EXERCISE PROMPT: Among the entries beneath this sentence, how many lines include the word "family"? Only the number is wanted.

(Collected data)
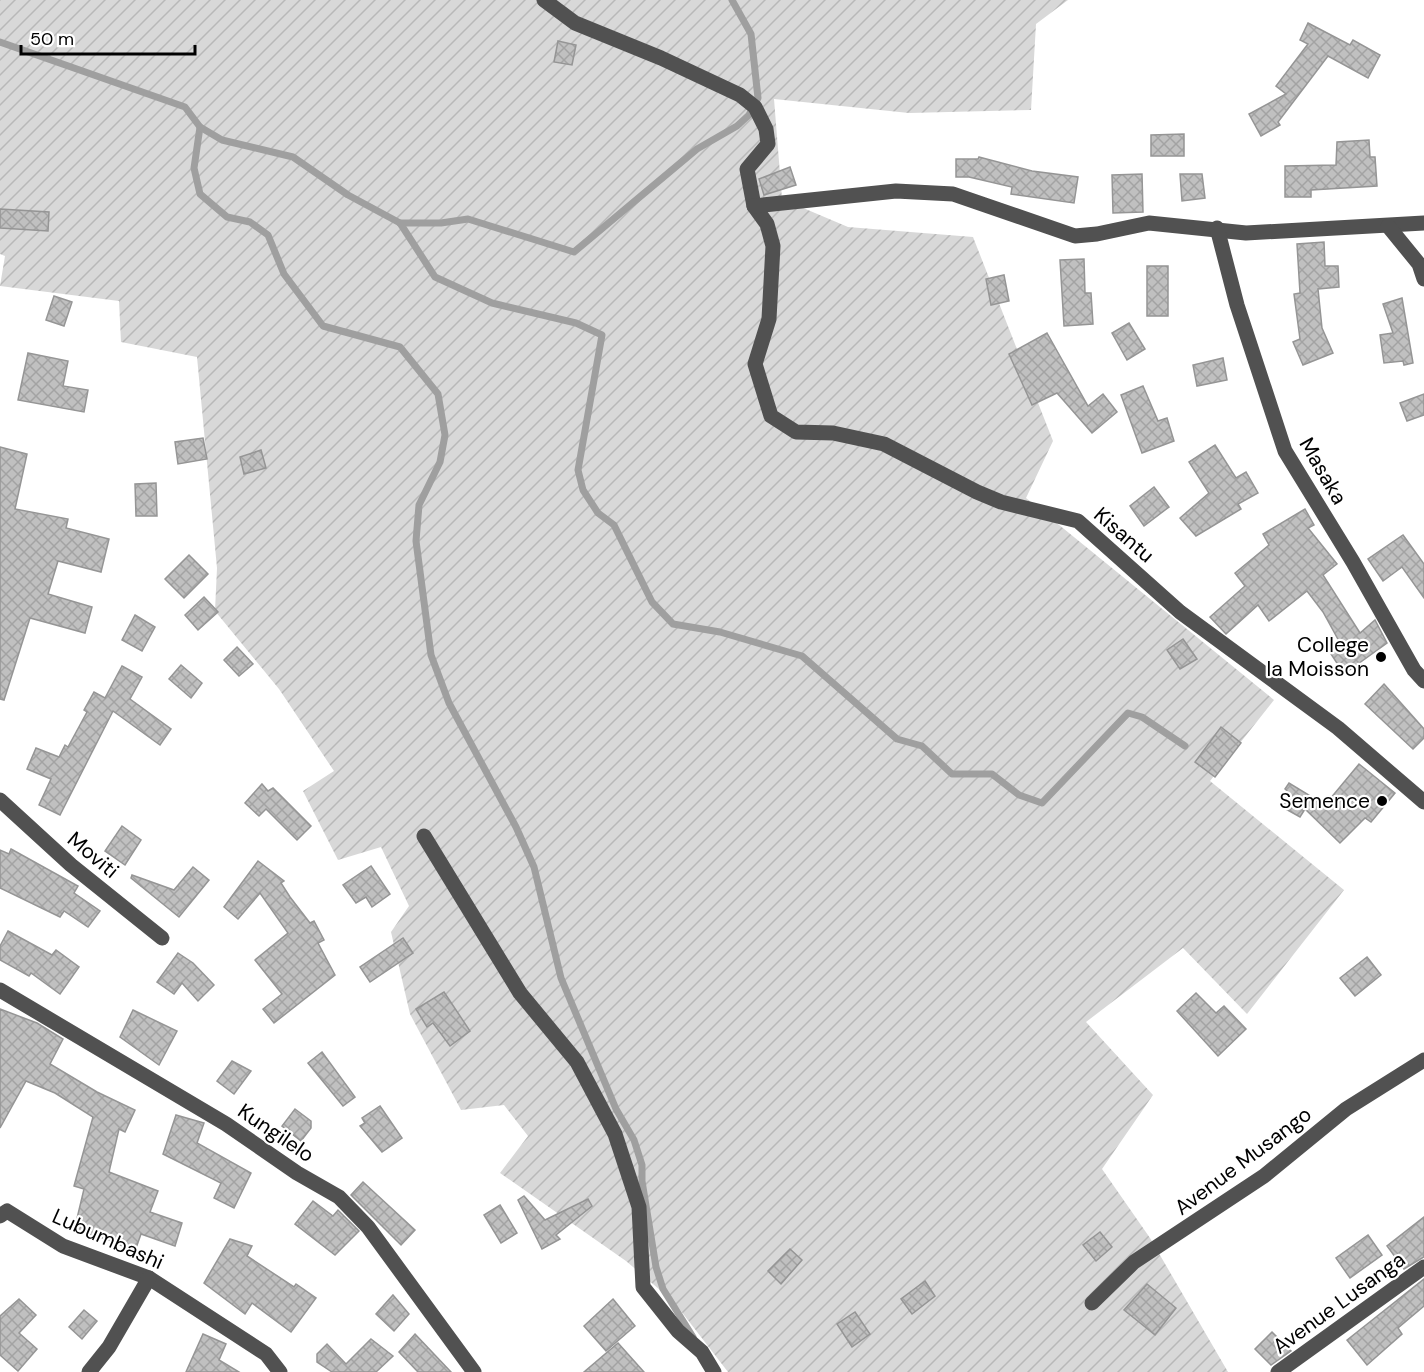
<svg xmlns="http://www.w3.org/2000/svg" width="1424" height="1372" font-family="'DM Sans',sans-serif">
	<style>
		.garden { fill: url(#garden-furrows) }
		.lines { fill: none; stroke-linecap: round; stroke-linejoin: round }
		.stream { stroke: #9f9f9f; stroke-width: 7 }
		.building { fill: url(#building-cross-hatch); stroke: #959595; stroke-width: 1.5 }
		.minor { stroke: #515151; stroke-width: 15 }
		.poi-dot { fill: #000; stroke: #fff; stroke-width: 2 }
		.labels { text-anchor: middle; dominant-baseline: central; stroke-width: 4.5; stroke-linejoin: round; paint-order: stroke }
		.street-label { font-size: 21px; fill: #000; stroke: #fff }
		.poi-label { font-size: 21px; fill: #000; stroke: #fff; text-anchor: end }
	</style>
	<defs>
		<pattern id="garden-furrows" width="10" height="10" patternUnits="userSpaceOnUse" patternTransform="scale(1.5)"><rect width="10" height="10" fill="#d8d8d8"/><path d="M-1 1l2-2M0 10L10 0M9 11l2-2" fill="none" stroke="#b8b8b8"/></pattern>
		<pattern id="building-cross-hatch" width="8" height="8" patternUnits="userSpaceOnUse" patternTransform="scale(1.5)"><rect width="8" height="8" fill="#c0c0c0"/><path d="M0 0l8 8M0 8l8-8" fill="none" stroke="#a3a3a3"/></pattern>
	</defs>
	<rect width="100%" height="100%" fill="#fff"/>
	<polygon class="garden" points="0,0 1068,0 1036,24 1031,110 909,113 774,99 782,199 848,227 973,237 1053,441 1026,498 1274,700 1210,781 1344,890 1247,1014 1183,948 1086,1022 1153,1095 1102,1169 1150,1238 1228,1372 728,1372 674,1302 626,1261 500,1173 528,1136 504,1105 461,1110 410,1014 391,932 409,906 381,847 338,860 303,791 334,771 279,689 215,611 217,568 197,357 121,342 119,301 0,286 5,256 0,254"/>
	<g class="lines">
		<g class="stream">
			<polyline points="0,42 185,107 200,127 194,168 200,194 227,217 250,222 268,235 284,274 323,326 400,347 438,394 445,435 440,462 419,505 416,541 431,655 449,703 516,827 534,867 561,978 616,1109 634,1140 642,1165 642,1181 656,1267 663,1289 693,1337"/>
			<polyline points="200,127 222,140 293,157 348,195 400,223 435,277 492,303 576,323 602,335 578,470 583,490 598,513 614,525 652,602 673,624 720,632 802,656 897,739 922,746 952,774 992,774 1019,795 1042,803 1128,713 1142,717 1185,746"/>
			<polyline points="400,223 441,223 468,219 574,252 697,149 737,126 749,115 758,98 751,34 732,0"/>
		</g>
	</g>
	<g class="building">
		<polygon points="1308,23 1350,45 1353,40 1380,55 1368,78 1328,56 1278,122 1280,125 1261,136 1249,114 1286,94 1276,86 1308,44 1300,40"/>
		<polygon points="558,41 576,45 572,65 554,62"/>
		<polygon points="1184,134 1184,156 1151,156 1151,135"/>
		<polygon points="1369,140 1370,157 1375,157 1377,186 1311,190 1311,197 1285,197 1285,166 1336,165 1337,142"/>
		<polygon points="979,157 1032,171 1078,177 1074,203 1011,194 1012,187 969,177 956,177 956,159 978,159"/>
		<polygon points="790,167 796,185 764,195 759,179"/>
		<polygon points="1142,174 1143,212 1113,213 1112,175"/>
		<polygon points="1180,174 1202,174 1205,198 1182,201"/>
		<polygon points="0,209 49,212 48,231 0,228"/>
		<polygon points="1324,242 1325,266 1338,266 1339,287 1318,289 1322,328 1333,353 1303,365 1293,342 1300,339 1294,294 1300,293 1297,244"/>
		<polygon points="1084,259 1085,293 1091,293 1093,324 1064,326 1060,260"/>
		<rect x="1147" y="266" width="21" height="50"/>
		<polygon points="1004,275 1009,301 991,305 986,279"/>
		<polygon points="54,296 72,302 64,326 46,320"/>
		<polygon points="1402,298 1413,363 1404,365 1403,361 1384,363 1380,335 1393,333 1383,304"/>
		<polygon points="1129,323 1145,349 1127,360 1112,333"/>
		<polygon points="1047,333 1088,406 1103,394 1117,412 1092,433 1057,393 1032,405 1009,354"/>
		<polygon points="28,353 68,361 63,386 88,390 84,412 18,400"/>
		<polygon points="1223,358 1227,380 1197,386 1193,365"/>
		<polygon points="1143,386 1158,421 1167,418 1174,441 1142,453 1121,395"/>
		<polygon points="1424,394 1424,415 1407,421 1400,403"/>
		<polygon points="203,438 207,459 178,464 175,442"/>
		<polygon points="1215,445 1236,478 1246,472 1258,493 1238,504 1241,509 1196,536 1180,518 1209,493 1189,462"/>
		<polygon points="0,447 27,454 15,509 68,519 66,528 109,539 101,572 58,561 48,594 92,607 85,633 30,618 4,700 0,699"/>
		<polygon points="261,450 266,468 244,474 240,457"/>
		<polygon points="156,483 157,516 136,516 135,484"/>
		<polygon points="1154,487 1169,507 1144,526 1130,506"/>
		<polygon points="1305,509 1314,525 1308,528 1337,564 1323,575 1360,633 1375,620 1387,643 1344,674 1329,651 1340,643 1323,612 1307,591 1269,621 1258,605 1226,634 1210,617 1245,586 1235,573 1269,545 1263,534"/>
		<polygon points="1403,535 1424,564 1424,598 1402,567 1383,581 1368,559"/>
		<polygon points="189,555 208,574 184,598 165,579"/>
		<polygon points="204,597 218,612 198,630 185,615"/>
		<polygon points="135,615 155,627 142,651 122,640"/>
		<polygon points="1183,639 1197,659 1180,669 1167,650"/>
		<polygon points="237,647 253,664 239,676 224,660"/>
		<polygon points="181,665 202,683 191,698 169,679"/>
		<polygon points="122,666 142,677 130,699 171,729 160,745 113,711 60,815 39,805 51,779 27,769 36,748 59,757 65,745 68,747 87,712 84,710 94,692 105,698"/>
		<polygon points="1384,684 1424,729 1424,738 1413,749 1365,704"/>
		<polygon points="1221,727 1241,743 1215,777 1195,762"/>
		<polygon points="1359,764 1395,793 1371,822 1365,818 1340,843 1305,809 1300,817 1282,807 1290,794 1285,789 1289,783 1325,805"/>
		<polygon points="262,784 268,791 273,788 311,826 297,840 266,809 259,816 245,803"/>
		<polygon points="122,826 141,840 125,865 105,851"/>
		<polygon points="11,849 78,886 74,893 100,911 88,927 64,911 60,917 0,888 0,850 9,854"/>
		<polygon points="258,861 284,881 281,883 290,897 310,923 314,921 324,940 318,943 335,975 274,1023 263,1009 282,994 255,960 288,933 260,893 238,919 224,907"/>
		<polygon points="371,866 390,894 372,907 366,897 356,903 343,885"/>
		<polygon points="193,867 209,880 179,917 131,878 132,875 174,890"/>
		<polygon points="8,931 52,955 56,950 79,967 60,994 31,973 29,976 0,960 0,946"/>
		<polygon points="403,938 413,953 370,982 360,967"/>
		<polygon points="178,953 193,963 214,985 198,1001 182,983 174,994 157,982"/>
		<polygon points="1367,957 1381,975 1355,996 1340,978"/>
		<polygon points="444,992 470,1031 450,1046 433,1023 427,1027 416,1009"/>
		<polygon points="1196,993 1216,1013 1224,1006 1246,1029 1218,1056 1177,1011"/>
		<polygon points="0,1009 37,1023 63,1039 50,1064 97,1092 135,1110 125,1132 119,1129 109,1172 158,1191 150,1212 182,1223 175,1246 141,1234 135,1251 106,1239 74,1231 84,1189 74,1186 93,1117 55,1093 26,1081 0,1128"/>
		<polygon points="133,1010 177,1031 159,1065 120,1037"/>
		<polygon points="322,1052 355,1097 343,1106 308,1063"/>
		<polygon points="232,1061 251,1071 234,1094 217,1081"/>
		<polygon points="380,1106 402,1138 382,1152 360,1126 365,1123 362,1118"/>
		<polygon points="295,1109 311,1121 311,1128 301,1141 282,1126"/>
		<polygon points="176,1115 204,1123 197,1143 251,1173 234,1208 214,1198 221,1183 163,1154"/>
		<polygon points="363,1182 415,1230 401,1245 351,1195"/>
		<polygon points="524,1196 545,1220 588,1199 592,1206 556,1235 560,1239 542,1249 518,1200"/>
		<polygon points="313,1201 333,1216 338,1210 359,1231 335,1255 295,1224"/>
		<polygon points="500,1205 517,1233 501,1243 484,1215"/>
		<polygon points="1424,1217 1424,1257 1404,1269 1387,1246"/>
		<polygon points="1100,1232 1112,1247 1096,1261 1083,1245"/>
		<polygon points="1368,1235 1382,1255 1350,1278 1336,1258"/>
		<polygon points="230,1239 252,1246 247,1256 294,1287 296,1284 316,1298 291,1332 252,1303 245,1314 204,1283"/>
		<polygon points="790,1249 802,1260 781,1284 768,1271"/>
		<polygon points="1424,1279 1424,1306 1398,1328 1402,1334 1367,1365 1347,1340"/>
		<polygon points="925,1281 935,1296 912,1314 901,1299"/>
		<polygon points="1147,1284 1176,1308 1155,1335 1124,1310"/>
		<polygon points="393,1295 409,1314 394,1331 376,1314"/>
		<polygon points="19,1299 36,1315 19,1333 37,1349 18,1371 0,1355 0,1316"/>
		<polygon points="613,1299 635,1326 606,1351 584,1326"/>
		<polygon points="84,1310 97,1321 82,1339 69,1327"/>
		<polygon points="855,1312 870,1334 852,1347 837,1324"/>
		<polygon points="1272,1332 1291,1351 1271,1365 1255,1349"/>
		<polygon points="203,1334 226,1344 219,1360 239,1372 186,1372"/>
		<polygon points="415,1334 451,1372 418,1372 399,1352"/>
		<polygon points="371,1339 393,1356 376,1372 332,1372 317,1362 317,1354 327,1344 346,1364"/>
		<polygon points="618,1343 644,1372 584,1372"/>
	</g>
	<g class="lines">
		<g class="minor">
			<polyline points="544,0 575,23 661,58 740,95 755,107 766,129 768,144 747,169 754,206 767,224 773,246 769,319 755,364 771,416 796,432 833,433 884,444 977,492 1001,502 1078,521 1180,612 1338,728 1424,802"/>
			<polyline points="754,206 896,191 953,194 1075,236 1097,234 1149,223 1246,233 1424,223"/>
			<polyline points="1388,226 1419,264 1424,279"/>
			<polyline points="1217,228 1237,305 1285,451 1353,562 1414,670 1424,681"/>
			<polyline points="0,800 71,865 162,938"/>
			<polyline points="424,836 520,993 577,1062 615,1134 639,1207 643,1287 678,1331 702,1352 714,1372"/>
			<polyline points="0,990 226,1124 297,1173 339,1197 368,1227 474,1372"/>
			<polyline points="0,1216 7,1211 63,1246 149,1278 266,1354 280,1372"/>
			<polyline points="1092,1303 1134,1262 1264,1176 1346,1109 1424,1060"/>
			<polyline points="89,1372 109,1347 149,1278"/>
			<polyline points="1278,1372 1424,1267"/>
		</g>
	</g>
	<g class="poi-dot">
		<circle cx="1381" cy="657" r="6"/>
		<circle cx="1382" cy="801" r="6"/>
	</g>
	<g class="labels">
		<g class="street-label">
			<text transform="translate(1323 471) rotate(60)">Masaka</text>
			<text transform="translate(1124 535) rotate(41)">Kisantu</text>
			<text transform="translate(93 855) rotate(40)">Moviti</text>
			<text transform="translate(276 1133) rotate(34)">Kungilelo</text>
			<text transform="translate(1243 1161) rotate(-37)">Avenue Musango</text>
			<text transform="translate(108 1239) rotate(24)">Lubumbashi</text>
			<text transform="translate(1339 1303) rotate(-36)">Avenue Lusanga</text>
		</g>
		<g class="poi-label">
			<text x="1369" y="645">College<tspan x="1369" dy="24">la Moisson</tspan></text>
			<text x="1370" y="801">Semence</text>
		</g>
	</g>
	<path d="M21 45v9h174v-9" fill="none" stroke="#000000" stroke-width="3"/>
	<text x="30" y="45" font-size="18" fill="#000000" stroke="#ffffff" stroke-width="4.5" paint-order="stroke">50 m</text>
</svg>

==

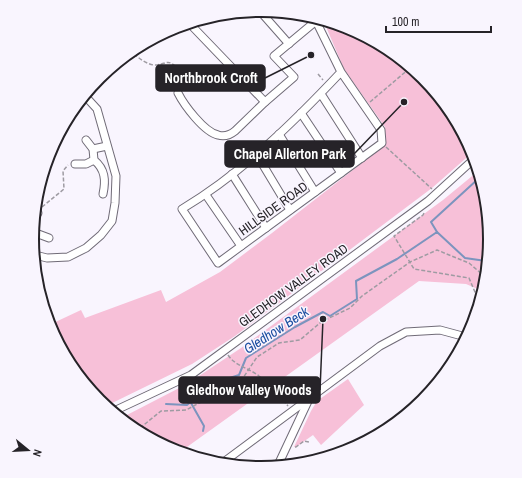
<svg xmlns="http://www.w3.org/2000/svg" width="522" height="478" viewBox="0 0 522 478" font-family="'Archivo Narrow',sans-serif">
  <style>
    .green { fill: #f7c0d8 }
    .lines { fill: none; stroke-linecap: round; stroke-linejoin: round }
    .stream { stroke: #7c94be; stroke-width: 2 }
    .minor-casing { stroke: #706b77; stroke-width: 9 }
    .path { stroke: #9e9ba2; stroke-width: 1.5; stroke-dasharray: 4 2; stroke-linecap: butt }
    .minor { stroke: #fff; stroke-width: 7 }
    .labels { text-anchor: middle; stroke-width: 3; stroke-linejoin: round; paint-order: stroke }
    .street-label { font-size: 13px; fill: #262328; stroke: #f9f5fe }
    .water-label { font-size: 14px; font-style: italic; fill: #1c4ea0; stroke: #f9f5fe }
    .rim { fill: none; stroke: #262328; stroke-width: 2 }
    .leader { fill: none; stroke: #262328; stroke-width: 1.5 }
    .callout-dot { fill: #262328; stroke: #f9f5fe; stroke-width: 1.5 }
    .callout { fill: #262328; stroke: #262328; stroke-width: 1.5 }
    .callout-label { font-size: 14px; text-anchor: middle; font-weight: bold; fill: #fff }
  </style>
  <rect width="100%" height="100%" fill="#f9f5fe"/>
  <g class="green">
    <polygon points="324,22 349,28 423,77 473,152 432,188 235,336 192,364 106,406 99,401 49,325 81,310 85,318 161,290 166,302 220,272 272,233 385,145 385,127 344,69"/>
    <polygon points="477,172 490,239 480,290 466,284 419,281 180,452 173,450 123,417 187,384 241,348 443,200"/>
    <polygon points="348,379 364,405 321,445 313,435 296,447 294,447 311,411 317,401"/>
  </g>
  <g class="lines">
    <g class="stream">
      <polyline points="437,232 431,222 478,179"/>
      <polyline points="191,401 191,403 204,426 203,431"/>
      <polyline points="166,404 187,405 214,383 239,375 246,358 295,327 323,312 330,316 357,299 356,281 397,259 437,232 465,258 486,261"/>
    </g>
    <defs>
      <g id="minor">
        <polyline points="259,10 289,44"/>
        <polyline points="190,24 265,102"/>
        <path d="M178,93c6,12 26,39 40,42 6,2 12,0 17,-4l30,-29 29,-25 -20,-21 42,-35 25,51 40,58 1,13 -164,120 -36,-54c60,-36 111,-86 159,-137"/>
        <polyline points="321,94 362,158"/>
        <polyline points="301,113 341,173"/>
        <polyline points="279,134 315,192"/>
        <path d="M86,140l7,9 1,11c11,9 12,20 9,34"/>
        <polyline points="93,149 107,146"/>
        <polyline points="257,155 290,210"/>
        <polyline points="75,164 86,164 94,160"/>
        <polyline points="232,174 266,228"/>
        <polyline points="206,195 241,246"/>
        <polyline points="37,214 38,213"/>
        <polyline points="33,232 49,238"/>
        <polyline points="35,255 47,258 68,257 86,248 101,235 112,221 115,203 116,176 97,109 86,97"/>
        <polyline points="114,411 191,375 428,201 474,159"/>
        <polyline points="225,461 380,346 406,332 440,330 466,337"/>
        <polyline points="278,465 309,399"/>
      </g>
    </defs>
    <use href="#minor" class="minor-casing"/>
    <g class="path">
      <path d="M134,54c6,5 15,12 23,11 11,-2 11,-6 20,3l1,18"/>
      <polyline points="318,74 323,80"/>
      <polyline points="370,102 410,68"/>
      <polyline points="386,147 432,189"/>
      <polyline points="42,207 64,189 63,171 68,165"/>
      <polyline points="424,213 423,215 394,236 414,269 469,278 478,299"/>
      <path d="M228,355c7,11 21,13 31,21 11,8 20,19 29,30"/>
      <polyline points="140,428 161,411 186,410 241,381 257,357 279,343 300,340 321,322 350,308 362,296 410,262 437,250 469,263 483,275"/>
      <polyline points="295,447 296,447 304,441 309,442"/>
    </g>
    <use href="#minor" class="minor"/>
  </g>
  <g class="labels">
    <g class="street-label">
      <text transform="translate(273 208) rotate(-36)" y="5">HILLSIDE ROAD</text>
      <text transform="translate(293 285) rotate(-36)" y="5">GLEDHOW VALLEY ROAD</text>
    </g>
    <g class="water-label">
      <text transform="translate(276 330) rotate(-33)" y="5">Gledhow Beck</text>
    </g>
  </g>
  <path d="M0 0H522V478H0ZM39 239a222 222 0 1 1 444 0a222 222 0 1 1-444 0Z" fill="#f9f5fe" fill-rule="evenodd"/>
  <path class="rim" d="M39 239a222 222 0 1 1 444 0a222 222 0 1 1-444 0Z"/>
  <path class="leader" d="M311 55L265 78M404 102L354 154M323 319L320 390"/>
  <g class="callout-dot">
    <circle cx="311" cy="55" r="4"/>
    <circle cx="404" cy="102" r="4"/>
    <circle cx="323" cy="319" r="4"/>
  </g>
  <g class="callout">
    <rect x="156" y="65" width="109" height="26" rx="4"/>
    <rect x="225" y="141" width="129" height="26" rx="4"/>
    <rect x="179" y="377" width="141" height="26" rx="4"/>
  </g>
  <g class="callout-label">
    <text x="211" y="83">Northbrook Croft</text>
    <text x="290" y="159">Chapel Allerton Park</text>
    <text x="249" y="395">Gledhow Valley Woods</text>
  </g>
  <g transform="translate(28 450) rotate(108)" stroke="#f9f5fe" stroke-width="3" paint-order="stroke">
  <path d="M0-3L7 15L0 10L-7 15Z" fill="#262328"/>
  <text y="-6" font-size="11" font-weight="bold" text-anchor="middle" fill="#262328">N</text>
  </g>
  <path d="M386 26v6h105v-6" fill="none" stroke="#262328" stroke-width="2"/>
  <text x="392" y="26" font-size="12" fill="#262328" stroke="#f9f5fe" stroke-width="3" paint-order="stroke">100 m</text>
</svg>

WRITTEN RESPONSE: 2